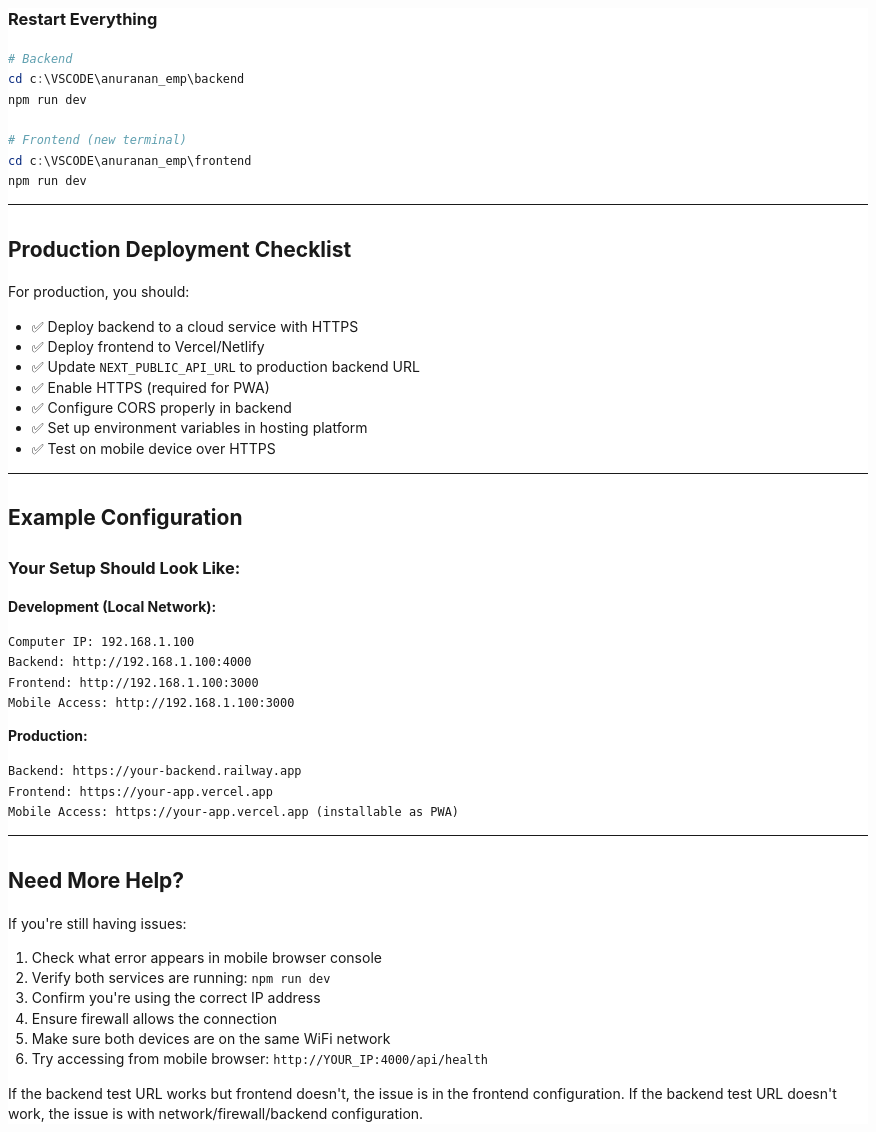 ### Restart Everything
```powershell
# Backend
cd c:\VSCODE\anuranan_emp\backend
npm run dev

# Frontend (new terminal)
cd c:\VSCODE\anuranan_emp\frontend
npm run dev
```

---

## Production Deployment Checklist

For production, you should:

- ✅ Deploy backend to a cloud service with HTTPS
- ✅ Deploy frontend to Vercel/Netlify
- ✅ Update `NEXT_PUBLIC_API_URL` to production backend URL
- ✅ Enable HTTPS (required for PWA)
- ✅ Configure CORS properly in backend
- ✅ Set up environment variables in hosting platform
- ✅ Test on mobile device over HTTPS

---

## Example Configuration

### Your Setup Should Look Like:

**Development (Local Network):**
```
Computer IP: 192.168.1.100
Backend: http://192.168.1.100:4000
Frontend: http://192.168.1.100:3000
Mobile Access: http://192.168.1.100:3000
```

**Production:**
```
Backend: https://your-backend.railway.app
Frontend: https://your-app.vercel.app
Mobile Access: https://your-app.vercel.app (installable as PWA)
```

---

## Need More Help?

If you're still having issues:

1. Check what error appears in mobile browser console
2. Verify both services are running: `npm run dev`
3. Confirm you're using the correct IP address
4. Ensure firewall allows the connection
5. Make sure both devices are on the same WiFi network
6. Try accessing from mobile browser: `http://YOUR_IP:4000/api/health`

If the backend test URL works but frontend doesn't, the issue is in the frontend configuration.
If the backend test URL doesn't work, the issue is with network/firewall/backend configuration.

### Task brief
Give only the count of lines in the data that include the string "browser".

### Worked solution
2